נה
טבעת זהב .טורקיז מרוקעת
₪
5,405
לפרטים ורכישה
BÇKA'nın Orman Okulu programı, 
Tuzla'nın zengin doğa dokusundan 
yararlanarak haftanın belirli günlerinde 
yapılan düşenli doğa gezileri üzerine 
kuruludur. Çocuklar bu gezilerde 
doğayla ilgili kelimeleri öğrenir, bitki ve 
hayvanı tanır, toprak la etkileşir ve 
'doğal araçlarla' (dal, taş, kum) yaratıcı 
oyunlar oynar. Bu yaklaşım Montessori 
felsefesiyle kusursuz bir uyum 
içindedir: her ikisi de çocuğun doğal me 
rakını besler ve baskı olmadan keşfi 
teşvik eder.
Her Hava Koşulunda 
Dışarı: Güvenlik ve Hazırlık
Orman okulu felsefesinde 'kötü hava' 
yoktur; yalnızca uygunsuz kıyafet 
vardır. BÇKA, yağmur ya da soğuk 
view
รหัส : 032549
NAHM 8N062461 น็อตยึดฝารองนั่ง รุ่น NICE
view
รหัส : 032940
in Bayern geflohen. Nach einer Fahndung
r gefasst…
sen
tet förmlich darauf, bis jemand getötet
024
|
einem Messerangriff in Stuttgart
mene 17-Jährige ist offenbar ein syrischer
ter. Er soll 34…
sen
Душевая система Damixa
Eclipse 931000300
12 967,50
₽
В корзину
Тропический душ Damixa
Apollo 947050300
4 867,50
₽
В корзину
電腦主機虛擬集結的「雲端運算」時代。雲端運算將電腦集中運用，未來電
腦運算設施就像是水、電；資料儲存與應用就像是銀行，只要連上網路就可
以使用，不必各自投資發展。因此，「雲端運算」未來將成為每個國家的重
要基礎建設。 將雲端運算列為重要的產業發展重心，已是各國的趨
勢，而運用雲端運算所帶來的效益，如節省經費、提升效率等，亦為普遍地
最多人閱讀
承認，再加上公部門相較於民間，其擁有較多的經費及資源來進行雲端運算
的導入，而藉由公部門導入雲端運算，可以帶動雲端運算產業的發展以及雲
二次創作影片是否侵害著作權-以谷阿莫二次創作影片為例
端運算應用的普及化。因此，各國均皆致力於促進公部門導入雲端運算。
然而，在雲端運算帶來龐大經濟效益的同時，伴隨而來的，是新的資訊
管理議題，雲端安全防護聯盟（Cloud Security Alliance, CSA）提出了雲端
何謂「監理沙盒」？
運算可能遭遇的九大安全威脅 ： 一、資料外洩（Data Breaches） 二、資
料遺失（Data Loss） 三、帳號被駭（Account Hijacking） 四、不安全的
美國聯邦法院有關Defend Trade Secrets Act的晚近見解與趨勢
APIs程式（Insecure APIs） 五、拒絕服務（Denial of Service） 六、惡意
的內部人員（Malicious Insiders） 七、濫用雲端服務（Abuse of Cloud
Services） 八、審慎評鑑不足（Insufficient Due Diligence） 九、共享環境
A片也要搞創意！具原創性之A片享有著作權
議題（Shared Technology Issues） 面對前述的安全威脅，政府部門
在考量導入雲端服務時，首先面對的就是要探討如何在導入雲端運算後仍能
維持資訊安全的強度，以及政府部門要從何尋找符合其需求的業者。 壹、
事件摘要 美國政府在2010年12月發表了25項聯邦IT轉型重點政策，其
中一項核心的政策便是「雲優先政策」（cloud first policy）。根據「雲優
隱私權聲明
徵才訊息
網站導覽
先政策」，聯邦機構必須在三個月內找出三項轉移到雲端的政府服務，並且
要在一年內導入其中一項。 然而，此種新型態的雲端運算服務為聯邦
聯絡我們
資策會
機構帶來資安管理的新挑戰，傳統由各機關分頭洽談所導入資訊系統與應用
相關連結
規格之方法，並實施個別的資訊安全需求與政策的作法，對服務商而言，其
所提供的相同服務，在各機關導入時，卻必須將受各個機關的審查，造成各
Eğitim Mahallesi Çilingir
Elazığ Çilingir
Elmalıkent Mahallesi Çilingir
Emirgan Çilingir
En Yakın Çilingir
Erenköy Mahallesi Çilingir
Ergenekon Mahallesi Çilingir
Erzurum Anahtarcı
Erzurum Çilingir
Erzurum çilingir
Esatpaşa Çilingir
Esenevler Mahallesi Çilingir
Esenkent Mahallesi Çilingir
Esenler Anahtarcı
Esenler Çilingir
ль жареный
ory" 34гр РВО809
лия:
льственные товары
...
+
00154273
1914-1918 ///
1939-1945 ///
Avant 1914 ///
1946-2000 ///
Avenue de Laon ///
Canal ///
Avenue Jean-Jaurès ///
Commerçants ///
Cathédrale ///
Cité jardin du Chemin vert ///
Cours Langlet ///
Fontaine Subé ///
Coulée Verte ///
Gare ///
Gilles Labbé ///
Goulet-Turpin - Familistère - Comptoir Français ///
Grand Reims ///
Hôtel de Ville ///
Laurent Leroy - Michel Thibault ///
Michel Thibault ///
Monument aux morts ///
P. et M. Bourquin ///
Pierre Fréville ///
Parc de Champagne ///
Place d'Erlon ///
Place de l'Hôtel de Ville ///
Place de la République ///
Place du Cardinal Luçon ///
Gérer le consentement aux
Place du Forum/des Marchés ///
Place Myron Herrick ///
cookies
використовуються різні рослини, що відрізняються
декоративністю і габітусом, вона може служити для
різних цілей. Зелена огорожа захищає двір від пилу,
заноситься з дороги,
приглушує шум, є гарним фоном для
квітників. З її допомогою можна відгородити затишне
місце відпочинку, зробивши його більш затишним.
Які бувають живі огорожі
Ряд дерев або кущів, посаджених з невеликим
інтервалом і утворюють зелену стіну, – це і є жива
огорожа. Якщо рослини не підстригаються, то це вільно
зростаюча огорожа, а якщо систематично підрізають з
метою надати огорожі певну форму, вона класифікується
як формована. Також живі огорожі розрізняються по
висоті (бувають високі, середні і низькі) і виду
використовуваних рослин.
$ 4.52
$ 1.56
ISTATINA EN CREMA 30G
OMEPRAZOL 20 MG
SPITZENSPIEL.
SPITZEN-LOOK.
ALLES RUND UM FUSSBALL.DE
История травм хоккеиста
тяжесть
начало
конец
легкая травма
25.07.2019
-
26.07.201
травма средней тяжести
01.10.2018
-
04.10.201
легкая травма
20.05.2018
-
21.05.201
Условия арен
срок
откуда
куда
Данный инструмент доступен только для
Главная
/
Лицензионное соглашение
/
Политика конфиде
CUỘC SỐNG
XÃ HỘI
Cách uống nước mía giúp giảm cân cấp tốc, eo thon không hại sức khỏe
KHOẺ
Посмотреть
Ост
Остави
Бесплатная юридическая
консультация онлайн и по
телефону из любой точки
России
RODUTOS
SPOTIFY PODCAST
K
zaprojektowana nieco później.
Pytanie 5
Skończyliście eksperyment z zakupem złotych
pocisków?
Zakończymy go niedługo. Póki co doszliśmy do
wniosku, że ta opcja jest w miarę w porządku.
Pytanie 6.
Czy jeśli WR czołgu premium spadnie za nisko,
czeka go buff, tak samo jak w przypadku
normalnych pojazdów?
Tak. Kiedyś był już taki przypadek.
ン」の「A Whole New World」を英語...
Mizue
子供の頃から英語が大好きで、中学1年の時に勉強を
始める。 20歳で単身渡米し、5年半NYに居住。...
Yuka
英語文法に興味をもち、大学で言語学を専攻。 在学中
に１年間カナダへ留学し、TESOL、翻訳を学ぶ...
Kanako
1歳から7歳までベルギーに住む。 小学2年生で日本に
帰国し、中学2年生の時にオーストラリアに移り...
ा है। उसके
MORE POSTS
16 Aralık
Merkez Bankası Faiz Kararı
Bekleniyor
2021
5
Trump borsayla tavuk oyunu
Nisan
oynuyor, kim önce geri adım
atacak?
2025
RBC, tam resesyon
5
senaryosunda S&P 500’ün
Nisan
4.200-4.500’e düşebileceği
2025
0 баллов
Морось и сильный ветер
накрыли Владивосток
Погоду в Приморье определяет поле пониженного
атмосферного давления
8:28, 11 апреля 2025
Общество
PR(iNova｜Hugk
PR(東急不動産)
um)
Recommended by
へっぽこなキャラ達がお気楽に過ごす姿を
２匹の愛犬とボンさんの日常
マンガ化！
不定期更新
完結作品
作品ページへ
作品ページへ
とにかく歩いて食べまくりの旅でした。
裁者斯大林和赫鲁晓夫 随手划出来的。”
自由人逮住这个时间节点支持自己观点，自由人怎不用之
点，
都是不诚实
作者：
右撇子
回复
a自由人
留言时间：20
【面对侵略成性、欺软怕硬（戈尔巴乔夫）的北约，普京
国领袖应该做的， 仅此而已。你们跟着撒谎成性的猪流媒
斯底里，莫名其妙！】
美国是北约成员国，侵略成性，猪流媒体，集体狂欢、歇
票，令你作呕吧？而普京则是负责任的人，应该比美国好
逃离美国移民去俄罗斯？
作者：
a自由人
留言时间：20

++++++++++

▶ Exercise objective
Look above for the line with "議題（Shared Technology Issues） 面對前述的安全威脅，政府部門"; retype exactly that line, every line after it up to the line with "приглушує шум, є гарним фоном для", and that line too, nothing else.

▶ Result below
議題（Shared Technology Issues） 面對前述的安全威脅，政府部門
在考量導入雲端服務時，首先面對的就是要探討如何在導入雲端運算後仍能
維持資訊安全的強度，以及政府部門要從何尋找符合其需求的業者。 壹、
事件摘要 美國政府在2010年12月發表了25項聯邦IT轉型重點政策，其
中一項核心的政策便是「雲優先政策」（cloud first policy）。根據「雲優
隱私權聲明
徵才訊息
網站導覽
先政策」，聯邦機構必須在三個月內找出三項轉移到雲端的政府服務，並且
要在一年內導入其中一項。 然而，此種新型態的雲端運算服務為聯邦
聯絡我們
資策會
機構帶來資安管理的新挑戰，傳統由各機關分頭洽談所導入資訊系統與應用
相關連結
規格之方法，並實施個別的資訊安全需求與政策的作法，對服務商而言，其
所提供的相同服務，在各機關導入時，卻必須將受各個機關的審查，造成各
Eğitim Mahallesi Çilingir
Elazığ Çilingir
Elmalıkent Mahallesi Çilingir
Emirgan Çilingir
En Yakın Çilingir
Erenköy Mahallesi Çilingir
Ergenekon Mahallesi Çilingir
Erzurum Anahtarcı
Erzurum Çilingir
Erzurum çilingir
Esatpaşa Çilingir
Esenevler Mahallesi Çilingir
Esenkent Mahallesi Çilingir
Esenler Anahtarcı
Esenler Çilingir
ль жареный
ory" 34гр РВО809
лия:
льственные товары
...
+
00154273
1914-1918 ///
1939-1945 ///
Avant 1914 ///
1946-2000 ///
Avenue de Laon ///
Canal ///
Avenue Jean-Jaurès ///
Commerçants ///
Cathédrale ///
Cité jardin du Chemin vert ///
Cours Langlet ///
Fontaine Subé ///
Coulée Verte ///
Gare ///
Gilles Labbé ///
Goulet-Turpin - Familistère - Comptoir Français ///
Grand Reims ///
Hôtel de Ville ///
Laurent Leroy - Michel Thibault ///
Michel Thibault ///
Monument aux morts ///
P. et M. Bourquin ///
Pierre Fréville ///
Parc de Champagne ///
Place d'Erlon ///
Place de l'Hôtel de Ville ///
Place de la République ///
Place du Cardinal Luçon ///
Gérer le consentement aux
Place du Forum/des Marchés ///
Place Myron Herrick ///
cookies
використовуються різні рослини, що відрізняються
декоративністю і габітусом, вона може служити для
різних цілей. Зелена огорожа захищає двір від пилу,
заноситься з дороги,
приглушує шум, є гарним фоном для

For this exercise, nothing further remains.